▶ _节选原文_

::::::::

一、ProcessHacker源代码下载
我使用的processhacker源代码下载地址为:https://github.com/PKRoma/ProcessHacker
https://github.com/PKRoma/ProcessHacker
processhacker官方的地址为:https://repology.org/project/processhacker/information
https://repology.org/project/processhacker/information
sourceforge.net地址为:https://sourceforge.net/projects/processhacker/
https://sourceforge.net/projects/processhacker/
https://sourceforge.net/p/processhacker/code/HEAD/tree/2.x/trunk/
二、安装VS2022
这一步要注意,安装VS2022时把与VC++相关的组件选上,具体安装步骤就不详述了。
三、使用VS2022编译运行ProcessHacker源代码
使用VS2022打开第1步的[https://github.com/PKRoma/ProcessHacker](https://github.com/PKRoma/ProcessHacker)源代码,然后编译运行,如下图所示:
VS2022编译运行ProcessHacker源代码
如果像上面一样,说明在VS2022中编译ProcessHacker源代码成功了。
接下来我们运行看一下,
有一些dll加载失败
可以先忽略上面的一些dll加载失败的情况,点击【确定】接着运行,
VS2022运行ProcessHacker
4.调试运行ProcessHacker,看看进程CPU采集逻辑
接下来我们可以看看ProcessHacker中关于进程CPU采集逻辑的代码,具体目录为:ProcessHacker-master\ProcessHacker\procprv.c,procprv.c在线源代码文件地址为:https://processhacker.sourceforge.io/doc/procprv_8c_source.html
procprv.c
procprv.c File Reference 如下图所示:
procprv.c File Reference
(1) main.c: PhMainWndInitialization
if (!PhMainWndInitialization(CmdShow))

::::::::

▶ _所给数据_

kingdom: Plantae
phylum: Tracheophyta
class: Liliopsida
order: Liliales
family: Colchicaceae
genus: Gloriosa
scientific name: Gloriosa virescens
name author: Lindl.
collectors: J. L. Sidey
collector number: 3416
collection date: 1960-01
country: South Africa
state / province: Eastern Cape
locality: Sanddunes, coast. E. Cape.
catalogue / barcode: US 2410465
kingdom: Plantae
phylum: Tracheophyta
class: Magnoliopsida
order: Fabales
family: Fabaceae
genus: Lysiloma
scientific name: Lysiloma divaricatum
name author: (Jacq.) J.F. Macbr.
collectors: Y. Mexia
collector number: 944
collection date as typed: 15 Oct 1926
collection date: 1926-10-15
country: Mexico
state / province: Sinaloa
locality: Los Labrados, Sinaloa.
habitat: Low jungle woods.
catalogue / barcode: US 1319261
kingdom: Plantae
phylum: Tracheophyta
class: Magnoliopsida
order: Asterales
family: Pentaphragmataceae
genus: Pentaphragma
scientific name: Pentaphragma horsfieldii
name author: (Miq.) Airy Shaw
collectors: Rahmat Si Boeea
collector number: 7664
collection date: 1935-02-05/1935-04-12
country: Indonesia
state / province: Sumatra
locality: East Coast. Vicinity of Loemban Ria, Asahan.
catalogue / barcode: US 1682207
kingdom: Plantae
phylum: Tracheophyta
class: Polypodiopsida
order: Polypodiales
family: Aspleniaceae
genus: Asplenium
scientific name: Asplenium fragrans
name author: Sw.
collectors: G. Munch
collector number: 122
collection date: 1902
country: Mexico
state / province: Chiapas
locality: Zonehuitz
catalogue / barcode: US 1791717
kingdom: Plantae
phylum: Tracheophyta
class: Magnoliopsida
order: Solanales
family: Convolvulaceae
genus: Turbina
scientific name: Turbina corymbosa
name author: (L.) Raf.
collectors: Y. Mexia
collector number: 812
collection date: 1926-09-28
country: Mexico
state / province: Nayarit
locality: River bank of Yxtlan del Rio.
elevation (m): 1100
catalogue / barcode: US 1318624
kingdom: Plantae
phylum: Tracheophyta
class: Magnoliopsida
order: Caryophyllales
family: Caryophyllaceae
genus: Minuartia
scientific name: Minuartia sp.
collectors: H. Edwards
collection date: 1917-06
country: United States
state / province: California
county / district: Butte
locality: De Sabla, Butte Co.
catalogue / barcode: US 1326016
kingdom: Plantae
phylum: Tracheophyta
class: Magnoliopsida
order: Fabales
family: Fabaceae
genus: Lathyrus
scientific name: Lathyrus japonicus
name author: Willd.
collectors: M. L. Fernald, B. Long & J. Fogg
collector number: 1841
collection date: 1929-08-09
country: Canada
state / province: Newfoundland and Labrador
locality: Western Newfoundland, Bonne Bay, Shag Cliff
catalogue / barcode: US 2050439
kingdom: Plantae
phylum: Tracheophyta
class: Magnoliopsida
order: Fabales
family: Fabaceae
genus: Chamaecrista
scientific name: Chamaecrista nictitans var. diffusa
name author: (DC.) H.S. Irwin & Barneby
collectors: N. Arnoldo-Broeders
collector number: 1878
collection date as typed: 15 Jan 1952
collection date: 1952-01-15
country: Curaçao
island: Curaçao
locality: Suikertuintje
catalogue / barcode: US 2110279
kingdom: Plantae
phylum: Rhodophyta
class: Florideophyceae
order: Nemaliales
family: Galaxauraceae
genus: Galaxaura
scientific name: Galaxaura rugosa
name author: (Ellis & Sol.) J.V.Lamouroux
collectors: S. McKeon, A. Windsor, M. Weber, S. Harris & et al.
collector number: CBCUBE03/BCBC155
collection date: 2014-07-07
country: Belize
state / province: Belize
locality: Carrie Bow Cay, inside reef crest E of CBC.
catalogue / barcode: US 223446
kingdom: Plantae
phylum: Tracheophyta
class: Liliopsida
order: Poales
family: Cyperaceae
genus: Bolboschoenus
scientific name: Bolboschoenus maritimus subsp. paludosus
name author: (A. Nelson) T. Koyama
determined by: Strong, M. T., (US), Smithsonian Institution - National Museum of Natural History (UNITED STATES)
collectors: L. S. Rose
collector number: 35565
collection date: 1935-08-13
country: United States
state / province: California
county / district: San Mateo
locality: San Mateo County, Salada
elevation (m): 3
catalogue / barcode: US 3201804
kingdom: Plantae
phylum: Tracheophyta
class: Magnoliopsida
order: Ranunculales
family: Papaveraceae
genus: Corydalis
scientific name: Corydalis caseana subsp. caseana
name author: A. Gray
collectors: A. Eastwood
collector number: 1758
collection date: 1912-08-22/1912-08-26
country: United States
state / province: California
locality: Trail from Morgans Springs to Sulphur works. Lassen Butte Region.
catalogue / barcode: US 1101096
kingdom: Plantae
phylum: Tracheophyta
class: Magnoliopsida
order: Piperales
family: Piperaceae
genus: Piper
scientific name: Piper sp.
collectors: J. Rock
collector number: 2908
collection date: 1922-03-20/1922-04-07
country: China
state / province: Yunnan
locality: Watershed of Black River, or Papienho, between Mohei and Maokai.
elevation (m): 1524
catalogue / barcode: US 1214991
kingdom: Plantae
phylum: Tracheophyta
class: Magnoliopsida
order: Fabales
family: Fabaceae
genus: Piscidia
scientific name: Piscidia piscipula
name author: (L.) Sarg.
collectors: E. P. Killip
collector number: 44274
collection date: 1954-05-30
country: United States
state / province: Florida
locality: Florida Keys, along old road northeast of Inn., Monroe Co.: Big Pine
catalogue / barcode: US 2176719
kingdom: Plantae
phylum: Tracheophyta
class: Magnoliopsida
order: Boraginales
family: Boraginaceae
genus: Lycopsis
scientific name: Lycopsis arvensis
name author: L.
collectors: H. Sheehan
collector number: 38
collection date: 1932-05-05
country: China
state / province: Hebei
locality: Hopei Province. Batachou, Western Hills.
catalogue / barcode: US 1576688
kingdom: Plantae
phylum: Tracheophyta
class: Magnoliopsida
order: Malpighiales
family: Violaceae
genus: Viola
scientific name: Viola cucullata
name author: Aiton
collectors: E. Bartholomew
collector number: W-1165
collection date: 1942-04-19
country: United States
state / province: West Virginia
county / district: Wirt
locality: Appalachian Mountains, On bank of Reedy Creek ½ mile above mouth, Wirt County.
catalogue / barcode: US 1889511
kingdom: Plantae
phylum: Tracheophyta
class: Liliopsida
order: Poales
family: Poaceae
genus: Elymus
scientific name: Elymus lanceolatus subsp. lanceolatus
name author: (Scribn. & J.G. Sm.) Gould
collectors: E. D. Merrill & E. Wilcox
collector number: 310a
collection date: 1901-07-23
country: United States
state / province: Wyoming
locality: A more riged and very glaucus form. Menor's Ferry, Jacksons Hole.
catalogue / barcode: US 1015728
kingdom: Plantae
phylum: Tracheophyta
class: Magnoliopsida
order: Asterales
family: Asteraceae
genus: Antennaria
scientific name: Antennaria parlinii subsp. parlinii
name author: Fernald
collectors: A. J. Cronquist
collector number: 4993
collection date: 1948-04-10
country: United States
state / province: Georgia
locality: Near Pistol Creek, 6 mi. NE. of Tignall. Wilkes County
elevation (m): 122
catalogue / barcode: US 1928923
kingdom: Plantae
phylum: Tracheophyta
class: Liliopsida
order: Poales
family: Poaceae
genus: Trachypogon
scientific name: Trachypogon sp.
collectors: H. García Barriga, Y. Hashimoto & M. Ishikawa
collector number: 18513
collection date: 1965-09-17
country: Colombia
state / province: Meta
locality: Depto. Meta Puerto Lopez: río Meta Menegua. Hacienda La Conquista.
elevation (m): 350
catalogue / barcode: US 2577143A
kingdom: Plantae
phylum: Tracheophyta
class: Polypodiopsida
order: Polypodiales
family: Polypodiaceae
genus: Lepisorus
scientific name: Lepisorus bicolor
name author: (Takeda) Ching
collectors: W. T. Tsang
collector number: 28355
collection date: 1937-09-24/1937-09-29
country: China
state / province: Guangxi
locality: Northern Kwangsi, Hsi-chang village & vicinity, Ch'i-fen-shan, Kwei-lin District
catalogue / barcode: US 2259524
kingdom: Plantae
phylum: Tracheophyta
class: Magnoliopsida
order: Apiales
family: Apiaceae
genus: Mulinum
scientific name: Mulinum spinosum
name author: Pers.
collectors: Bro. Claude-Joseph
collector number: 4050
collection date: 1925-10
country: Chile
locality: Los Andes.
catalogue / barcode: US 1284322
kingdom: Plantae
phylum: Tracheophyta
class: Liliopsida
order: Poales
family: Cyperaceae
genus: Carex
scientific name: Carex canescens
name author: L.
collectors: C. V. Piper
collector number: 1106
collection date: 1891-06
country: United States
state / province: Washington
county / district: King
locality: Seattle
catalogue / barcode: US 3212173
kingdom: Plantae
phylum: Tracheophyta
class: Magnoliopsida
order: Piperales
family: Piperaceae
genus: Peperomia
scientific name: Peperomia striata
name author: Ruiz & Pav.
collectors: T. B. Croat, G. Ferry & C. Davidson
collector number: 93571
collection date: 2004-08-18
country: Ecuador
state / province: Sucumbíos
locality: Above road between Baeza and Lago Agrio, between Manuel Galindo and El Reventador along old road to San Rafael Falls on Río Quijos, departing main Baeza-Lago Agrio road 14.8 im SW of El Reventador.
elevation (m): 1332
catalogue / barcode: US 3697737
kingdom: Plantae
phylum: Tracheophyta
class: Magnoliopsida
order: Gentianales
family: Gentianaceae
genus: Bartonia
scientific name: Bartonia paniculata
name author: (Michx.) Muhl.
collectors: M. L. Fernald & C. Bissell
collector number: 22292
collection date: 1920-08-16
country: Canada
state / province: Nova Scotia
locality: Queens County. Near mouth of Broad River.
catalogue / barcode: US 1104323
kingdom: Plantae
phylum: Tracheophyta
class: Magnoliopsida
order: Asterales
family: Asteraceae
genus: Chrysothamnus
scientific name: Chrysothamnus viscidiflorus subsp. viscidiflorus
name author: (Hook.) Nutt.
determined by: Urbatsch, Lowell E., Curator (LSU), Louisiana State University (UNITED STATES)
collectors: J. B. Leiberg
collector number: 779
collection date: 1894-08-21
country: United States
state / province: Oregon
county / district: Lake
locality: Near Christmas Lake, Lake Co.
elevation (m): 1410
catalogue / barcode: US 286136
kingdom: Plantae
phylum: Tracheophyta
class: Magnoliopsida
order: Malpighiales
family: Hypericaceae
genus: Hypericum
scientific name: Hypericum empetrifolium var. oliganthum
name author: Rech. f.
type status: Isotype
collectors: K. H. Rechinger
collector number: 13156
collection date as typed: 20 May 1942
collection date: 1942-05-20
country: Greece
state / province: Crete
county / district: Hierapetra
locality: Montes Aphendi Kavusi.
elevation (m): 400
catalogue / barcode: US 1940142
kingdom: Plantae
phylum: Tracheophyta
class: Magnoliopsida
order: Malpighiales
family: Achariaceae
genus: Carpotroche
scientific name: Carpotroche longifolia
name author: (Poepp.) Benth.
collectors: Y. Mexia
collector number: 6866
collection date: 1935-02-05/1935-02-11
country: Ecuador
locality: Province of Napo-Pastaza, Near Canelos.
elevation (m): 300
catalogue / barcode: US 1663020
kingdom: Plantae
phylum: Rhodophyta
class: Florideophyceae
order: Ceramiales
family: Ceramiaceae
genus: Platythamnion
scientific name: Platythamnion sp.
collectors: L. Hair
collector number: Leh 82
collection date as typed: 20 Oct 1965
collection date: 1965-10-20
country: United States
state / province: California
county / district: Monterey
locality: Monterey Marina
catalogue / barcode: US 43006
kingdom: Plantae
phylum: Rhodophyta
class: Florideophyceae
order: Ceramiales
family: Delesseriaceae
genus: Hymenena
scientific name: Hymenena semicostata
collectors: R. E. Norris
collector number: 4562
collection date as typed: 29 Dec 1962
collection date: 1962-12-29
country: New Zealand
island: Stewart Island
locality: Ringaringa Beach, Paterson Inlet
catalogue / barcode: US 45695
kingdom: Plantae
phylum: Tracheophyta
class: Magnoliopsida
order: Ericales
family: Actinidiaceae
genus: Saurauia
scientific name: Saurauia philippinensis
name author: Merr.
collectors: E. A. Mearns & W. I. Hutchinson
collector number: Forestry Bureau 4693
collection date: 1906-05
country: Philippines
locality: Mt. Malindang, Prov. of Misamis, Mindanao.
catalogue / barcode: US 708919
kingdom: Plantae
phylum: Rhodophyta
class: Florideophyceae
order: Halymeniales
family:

::::::::

▶ _待解问题_
1. 这篇关于用VS2022编译ProcessHacker的文章在第4步让读者去看procprv.c文件。请用一到三句话说明文中交代的理由。
2. 请从这篇ProcessHacker编译文章中一字不差地抄录一段,从“一、ProcessHacker源代码下载”到“如果像上面一样,说明在VS2022中编译ProcessHacker源代码成功了。”。
3. 请接着这篇用VS2022编译调试ProcessHacker的文章,从它停下的地方往下续写。

▶ _参考答案_
1. 第4步要查看的是ProcessHacker中进程CPU采集逻辑的代码。文中指出这部分代码所在的文件是ProcessHacker-master\ProcessHacker\procprv.c,所以要去看这个文件。

2.
一、ProcessHacker源代码下载
我使用的processhacker源代码下载地址为:https://github.com/PKRoma/ProcessHacker
https://github.com/PKRoma/ProcessHacker
processhacker官方的地址为:https://repology.org/project/processhacker/information
https://repology.org/project/processhacker/information
sourceforge.net地址为:https://sourceforge.net/projects/processhacker/
https://sourceforge.net/projects/processhacker/
https://sourceforge.net/p/processhacker/code/HEAD/tree/2.x/trunk/
二、安装VS2022
这一步要注意,安装VS2022时把与VC++相关的组件选上,具体安装步骤就不详述了。
三、使用VS2022编译运行ProcessHacker源代码
使用VS2022打开第1步的[https://github.com/PKRoma/ProcessHacker](https://github.com/PKRoma/ProcessHacker)源代码,然后编译运行,如下图所示:
VS2022编译运行ProcessHacker源代码
如果像上面一样,说明在VS2022中编译ProcessHacker源代码成功了。

3.
{
PhShowError(NULL, L"%s", L"Unable to initialize the main window.");
return 1;
}(2) mainwnd.c: PhRegisterProvider
PhRegisterProvider(&PhPrimaryProviderThread, PhProcessProviderUpdate, NULL, &PhMwpProcessProviderRegistration);
(3)procprv.c: PhProcessProviderUpdate,这个是进程CPU采集的核心函数
VOID PhProcessProviderUpdate(
_In_ PVOID Object
){
static ULONG runCount = 0;
static PSYSTEM_PROCESS_INFORMATION pidBuckets[PROCESS_ID_BUCKETS];
// Note about locking:
//
// Since this is the only function that is allowed to modify the process hashtable, locking is
// not needed for shared accesses. However, exclusive accesses need locking.
PVOID processes;
PSYSTEM_PROCESS_INFORMATION process;
ULONG bucketIndex;
ULONG64 sysTotalTime; // total time for this update period
ULONG64 sysTotalCycleTime = 0; // total cycle time for this update period
ULONG64 sysIdleCycleTime = 0; // total idle cycle time for this update period
FLOAT maxCpuValue = 0;
PPH_PROCESS_ITEM maxCpuProcessItem = NULL;
ULONG64 maxIoValue = 0;
PPH_PROCESS_ITEM maxIoProcessItem = NULL;
// Pre-update tasks
if (runCount % 512 == 0) // yes, a very long time
{
if (PhEnablePurgeProcessRecords)
PhPurgeProcessRecords();
PhpFlushSidFullNameCache();
PhImageListFlushCache();
PhFlushImageVersionInfoCache();
//PhFlushVerifyCache();
}
if (!PhProcessStatisticsInitialized)
{
PhpInitializeProcessStatistics();
PhProcessStatisticsInitialized = TRUE;
}
PhpUpdatePerfInformation();
if (PhEnableCycleCpuUsage)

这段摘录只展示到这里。